JAKARTA - Niat pemerintah pusat membangun kereta api cepat jalur Jakarta - Bandung berpotensi berubah. Rencananya, pembangunan tersebut tidak berhenti di Bandung. Melainkan akan dilanjutkan hingga Bandara Kertajati, Majalengka atau bahkan Jogjakata Solo.
Menteri Perhubungan (Menhub) Budi Karya Sumadi mengatakan, ide untuk melakukan perubahan muncul setelah mempertimbangkan efektivitas dan asas kemanfaatan. Secara teoritis, semakin jauh trayek perjalanannya, maka akan semakin bagus.
\"Kalau penumpangnya lebih jauh, lebih banyak, kan malah lebih feasible,\" ujarnya di Kantor Presiden, Jakarta, kemarin (5/2).
Budi mencontohkan, perubahan dari Jakarta - Bandung menjadi Jakarta - Bandung - Bandara Kertajati bisa menaikkan jumlah penumpang. Bahkan, ekstrimnya mungkin bisa tiga kali lipat. Sementara di sisi lain, penambahan panjang rel hanya sekitar 80 kilometer.
\"Kan kalau Bandara itu rutin, orang dari Karawang mau ke Kertajati buat ke luar negeri disuruh bayar 300,000 kecil. Tapi bukan harian, contoh,\" imbuhnya.
Saat ini sendiri, pemerintah masih dalam tahap mengkaji potensi perubahan tersebut. Budi mentargetkan, kajian tersebut diharapkan bisa selesai pada akhir Februari ini. Terkait kontraktornya, pria berusia 61 tahun itu mengisyaratkan akan tetap menggunakan teknologi dari China sebagaimana rencana awal. \"Kelihatannya akan tetap begitu (China),\" tuturnya.
Sementara itu, Menteri Koordinator Bidang Kemaritiman Luhut Binsar Pandjaitan membenarkan jika ada rencana penambahan jalur menjadi. Bahkan, bukan hanya sampai ke Kertajati, melainkan juga sampai Jogjakarta atau Solo. Diakuinya, konsep kereta cepat baru feasible jika rutenya lebih dari 300 kilometer. “Opsi itu kita buka,” ujarnya.
Meski demikian, hal itu harus dikaji lebih dalam. Kalaupun nantinya kembali ke rencana awal menjadi Jakarta -Bandung, dia menilai hal itu tidak menjadi masalah. “Kalau 140 kilometer dulu, ya jalan dulu,” kata mantan Menkopolhukam itu.

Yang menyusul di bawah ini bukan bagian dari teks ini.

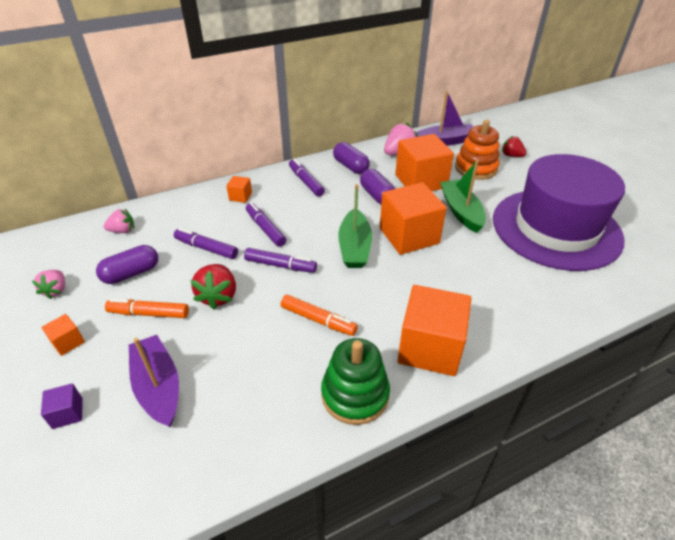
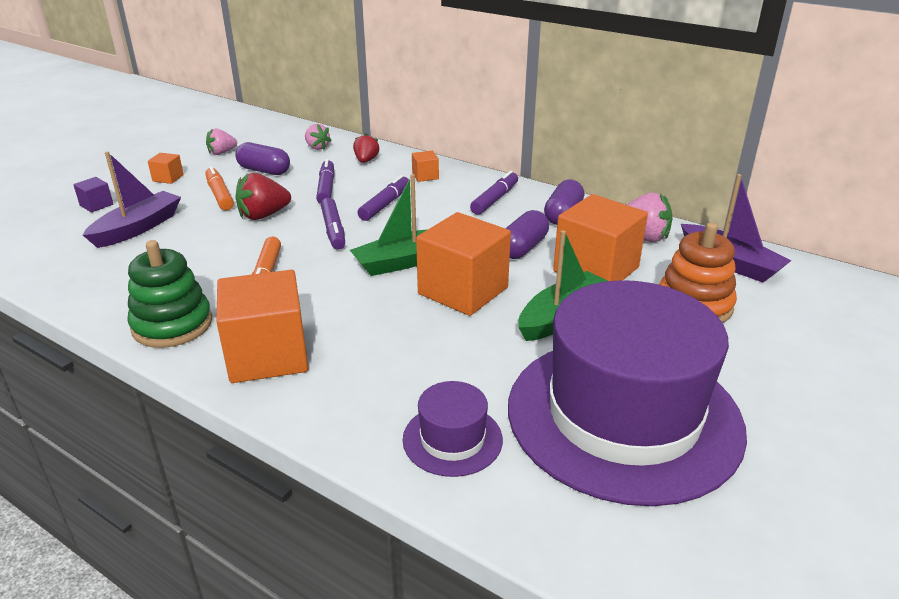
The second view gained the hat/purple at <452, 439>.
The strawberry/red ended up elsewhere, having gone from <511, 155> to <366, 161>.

Dia membenarkan jika hasil evaluasi akan disampaikan akhir bulan ini. Pihaknya akan segera melakukan koordinasi dengan kementerian/lembaga (K/L) terkait. Pasalnya, belajar dari penggarapan LRT, penanganannya tidak bisa ditangani satu lembaga, tapi harus terintegrasi.
“Apakah 140 km atau sampai kertajati atau sampe ke Yogya-Solo, masih ingin lihat feasibilitas,” pungkasnya.